Пахомов встал, картинно щёлкнул каблуками и вышел, ошеломлённый скоростью решения проблемы.
— Получил нагоняй? — сочувственно осведомился адьютант начальника управления, оценив мину Афанасия.
— Да уж, — очнулся он, сделав огорчённое лицо. — Переводят меня… на Север… в пограничники.
— За что?! — не поверил молоденький капитан.
— За превышение служебных полномочий, — серьёзно сказал Пахомов и, кивнув на прощание капитану, направился на выход, ещё сам не до конца осознавая, что посещает управление спецопераций в последний раз.
Москва, Бибирево
27 мая, вечер
Домой его привезли к девяти часам вечера, но впечатление было такое, будто он трое суток просидел в засаде на горной тропе, а потом ещё и воевал с бандгруппой: голова сверкала и дымилась, поясница стонала, ноги гудели.
Поднявшись в квартиру, Афанасий с трудом стащил с себя одежду, доплёлся до ванной и встал под душ.
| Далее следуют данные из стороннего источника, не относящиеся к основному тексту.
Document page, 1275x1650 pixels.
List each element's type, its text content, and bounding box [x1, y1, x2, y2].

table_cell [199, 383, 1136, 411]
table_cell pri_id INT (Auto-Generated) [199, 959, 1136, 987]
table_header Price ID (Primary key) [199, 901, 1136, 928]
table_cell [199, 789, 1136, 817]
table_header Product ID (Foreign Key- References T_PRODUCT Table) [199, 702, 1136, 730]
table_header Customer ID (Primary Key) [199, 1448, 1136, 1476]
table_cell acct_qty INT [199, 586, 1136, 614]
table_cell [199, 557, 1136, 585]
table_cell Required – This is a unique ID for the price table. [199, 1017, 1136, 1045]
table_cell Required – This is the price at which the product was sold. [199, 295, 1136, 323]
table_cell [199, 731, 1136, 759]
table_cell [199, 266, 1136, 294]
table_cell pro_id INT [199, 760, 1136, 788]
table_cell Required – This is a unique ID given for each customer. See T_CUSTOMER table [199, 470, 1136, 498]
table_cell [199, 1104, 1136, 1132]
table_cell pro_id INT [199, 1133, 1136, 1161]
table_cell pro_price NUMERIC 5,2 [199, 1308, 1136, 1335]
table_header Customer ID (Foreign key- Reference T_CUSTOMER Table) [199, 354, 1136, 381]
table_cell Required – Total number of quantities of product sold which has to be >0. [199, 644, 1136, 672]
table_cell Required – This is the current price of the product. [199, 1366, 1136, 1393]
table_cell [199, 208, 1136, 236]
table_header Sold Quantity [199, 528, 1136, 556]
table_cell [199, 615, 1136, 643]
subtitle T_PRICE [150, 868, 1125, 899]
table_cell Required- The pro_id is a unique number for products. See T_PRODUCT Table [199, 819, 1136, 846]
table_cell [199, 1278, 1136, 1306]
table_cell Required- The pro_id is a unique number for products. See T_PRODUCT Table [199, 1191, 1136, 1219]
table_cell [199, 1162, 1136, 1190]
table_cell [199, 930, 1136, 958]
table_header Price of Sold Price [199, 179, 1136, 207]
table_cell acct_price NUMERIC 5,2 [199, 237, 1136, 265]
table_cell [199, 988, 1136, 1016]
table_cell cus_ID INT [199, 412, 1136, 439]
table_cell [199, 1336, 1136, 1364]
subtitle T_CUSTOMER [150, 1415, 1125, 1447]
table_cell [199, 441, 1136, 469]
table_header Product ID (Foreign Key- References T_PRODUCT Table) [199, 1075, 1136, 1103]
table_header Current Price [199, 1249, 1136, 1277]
Облегчение наступило почти мгновенно. Вода действовала на него как на рыбу, выброшенную на берег и получившую возможность вернуться в родную стихию, и он подозревал, что его предками были если не дельфины, то осьминоги точно.
Шёлковый халат, подаренный ему Светланой, скользнул по коже, остудил разгорячённое тело.
Афанасий прилёг на кровать с бутылочкой холодного кваса, предпочитая его всем остальным напиткам. Подумалось с лёгкой грустью: а ведь придётся в скором времени съезжать и отсюда. Интересно, эта кочевая жизнь когда-нибудь закончится? Сколько переездов он совершил за годы после окончания института?
Память выдала цифру семь. Что ж, цифра замечательная, но окончательная ли? Теребунов сказал на прощание, что ему дадут жильё в Королёве, где располагался Центр управления ВГОР, но пока он может пожить и в этой квартире. Пока — это сколько времени? День, неделю, месяц?
Мягко мяукнул телефон.
Вставать было лень, и Афанасий скомандовал браслету айкома, лежащему на стуле:
— Включись на громко.
Зуммер вякнул, раздался вежливый мужской голос:
— Командир, не спишь? Минута есть?
— Дохлый? — удивился Афанасий.
— Он.
— Что случилось?
— Да я балдею, если честно. Мне предписано быть завтра утром в Раменском. Якобы нас с вами переводят в какую-то охрану.
Афанасий улыбнулся.
— Точно, переводят.
— Что это ещё за охрана такая? Мы же боевые мужики.
— Всем охранам охрана, можешь быть спокоен.
— Ладно, коли так. А остальные как же?
— Остальные будут служить с другим командиром, Сеня.
— Но это же… порвижопс! звыняйтэ за грубство.
— Ничего, Сеня, переживут, это обычное дело. Мне их тоже будет не хватать.
— Да я понимаю, приказали — пошли… но хоть что это за охрана всё-таки? Зачем нас туда бросили?
— Ты мне веришь, Дохлый?
— Что за вопрос? — возмутился Марин.
— Тогда поверь, что мы пошли на повышение. Завтра в Раменском познакомлю с новой группой. Никому ни слова!
— Понял.
— Вернёмся — простимся с ребятами как положено.
— Значит, всё серьёзнее, чем я думал. Когда нужно быть в Раменском?
— Я за тобой заеду в семь утра, будь готов.